Maraknya tindakan dan pelaporan dan kriminalisasi terhadap guru, ketika menjalankan tugas profesinya ini mendorong PGRI untuk mengusulkan adanya UU Perlindungan Guru. Ini dilakukan untuk mencegah kasus serupa terulang kembali.
“Kami sedang menyiapkan naskah akademik dan akan bersurat ke DPR dan Kemendikdasmen untuk mendorong komisi X DPR menggodok UU Perlindungan Guru,” kata Unifah dalam video unggahan nya di akun Instagram @pbpgri_official, dikutip dari medcom.id (1/11/2024).

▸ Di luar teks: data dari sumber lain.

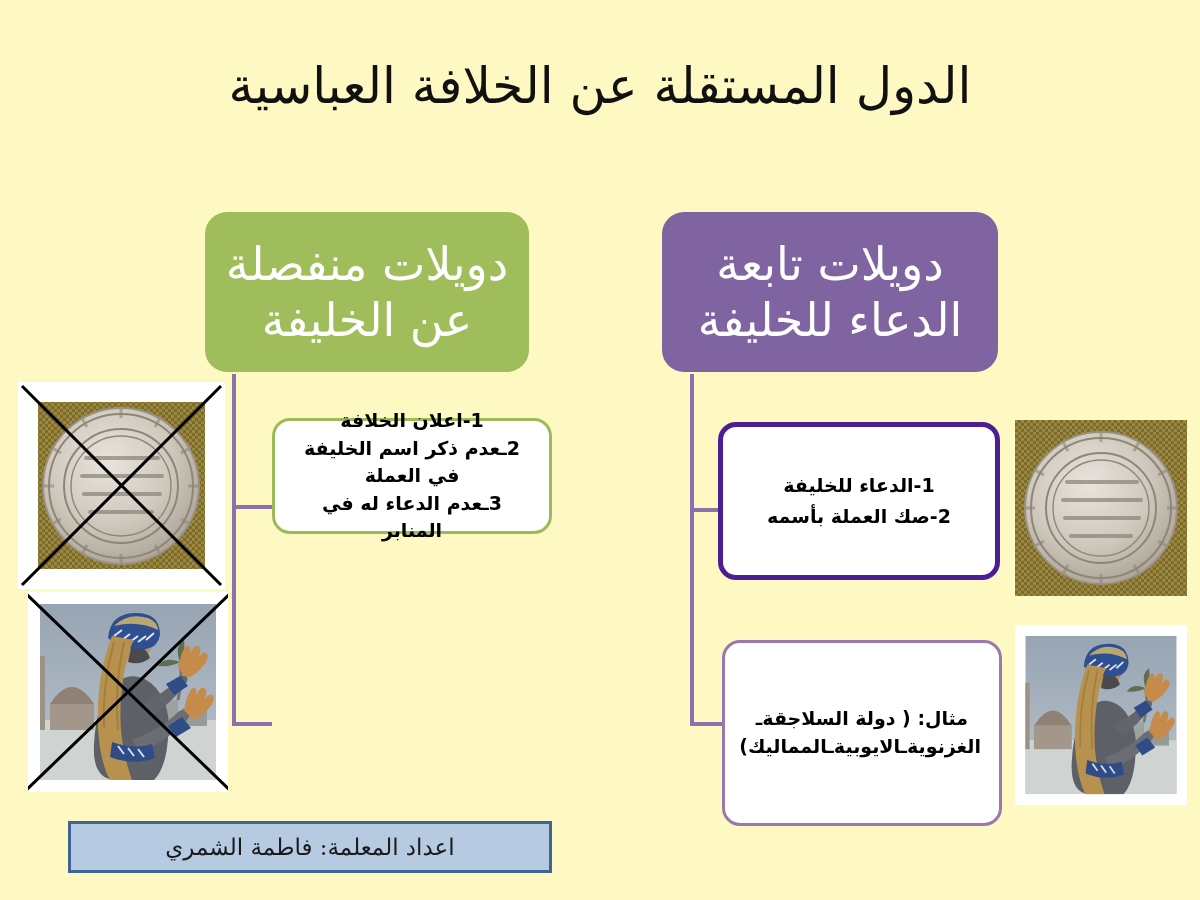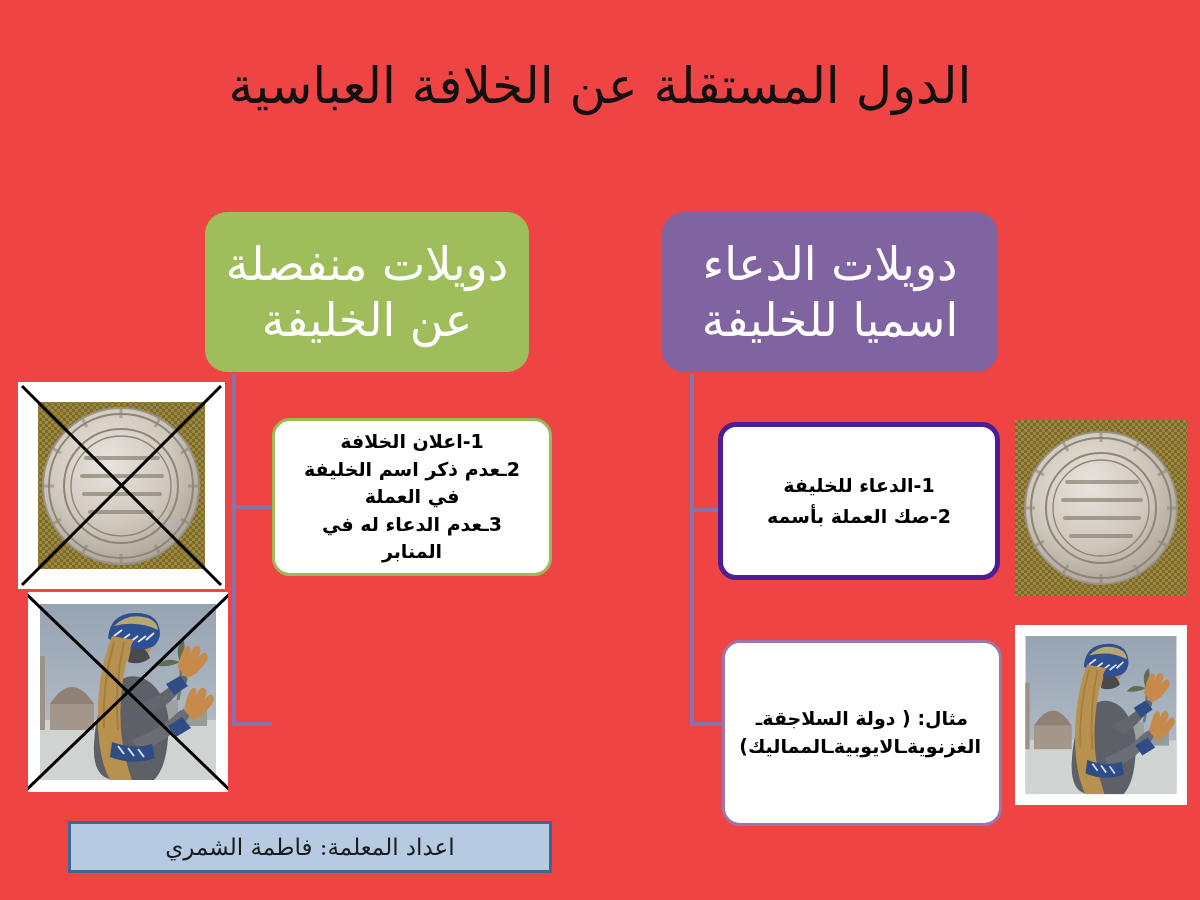"الدول المستقلة عن الخلافة العباسية" #slide { background: #ef4444 -> #fef9c3 }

Faktor utama tindakan kriminalisasi dan tidak ada penghargaannya terhadap guru adalah sistem yang saat ini diterapkan demokrasi- kapitalisme yang meniadakan peran agama dalam kehidupan, menjadikan manusia tidak lagi memakai kacamata iman serta standar benar dan salah sesuai perintah agama. Demokrasi Kapitalisme yang memberikan kebebasan berperilaku pada manusia menjadikan mereka berperilaku semaunya. Alhasil guru yang seharusnya digugu dan ditiru justru di perlakukan tidak baik bahkan sampai ada yang dikriminalisasi. Maka, dalam sistem demokrasi Kapitalis, guru bukan lagi sosok yang mulia.
Berbeda dengan Islam, bagaimana mulianya peran seorang guru. Islam pun memberikan penghargaan kepada guru. Banyak hadis Nabi Muhammad saw. yang membahas tentang kemuliaan seorang guru. Bukan hanya mulia di dunia, tetapi ilmu bermanfaat yang disebarkan seorang guru akan menjadi pahala yang terus mengalir kepadanya meskipun guru tersebut telah meninggal dunia.
Rasulullah saw. bersabda, “Allah tidak mengutusku sebagai orang yang kaku dan keras. Akan tetapi Dia mengutusku sebagai seorang pendidik dan mempermudah.” (HR Muslim).
Dari Abdullah bin Amru, ia menceritakan bahwa suatu hari Rasulullah saw. masuk ke masjid. Di dalam masjid, ada dua kelompok sahabat sedang berkumpul. Kelompok pertama sedang membaca Al-Quran dan berdoa, sementara kelompok kedua sedang melakukan kegiatan belajar dan mengajar. Melihat pemandangan indah tersebut, Nabi saw. bersabda, “Mereka semua berada dalam kebaikan. Kelompok pertama membaca Al-Quran dan berdoa kepada Allah. Jika Allah berkehendak, Dia akan memberi (apa yang mereka minta). Sementara kelompok yang kedua belajar mengajar, dan sesungguhnya aku diutus sebagai seorang guru.” Kemudian Rasulullah saw. duduk dan bergabung bersama kelompok yang kedua.” (HR Ibnu Majah).
Pahala seorang guru akan terus mengalir walaupun dirinya telah meninggal. Rasulullah saw. bersabda, “Jika seorang insan meninggal, maka terputuslah amalnya kecuali tiga amal, yakni sedekah yang mengalir, ilmu yang bermanfaat, dan anak saleh yang selalu mendoakan kedua orang tuanya.” (HR Al-Tirmidzi).
“Barang siapa memuliakan orang alim (guru), maka ia memuliakan aku (Rasulullah). Dan barangsiapa memuliakan aku, maka ia memuliakan Allah. Dan barangsiapa memuliakan Allah, maka tempat kembalinya adalah surga.” (Sabda Rasulullah saw. seperti yang dikutip dalam Lubab al-Hadis oleh Imam Jalaluddin al-Suyuthi).
Oleh karena itu, sangat penting untuk menghargai guru dan menghormati mereka karena guru itu memiliki profesi mulia yang sudah seharusnya dijaga muruahnya. Dengan optimalisasi guru dalam mengajar pun akan muncul generasi yang berkepribadian Islami dan siap membangun peradaban yang gemilang.
Dengan itu, Islam sangat diperlukan untuk benar-benar melindungi guru dari bentuk kriminalisasi guru. Semua ini hanya akan terwujud melalui penerapan sistem Islam dalam naungan Khilafah, sehingga guru dapat dimuliakan.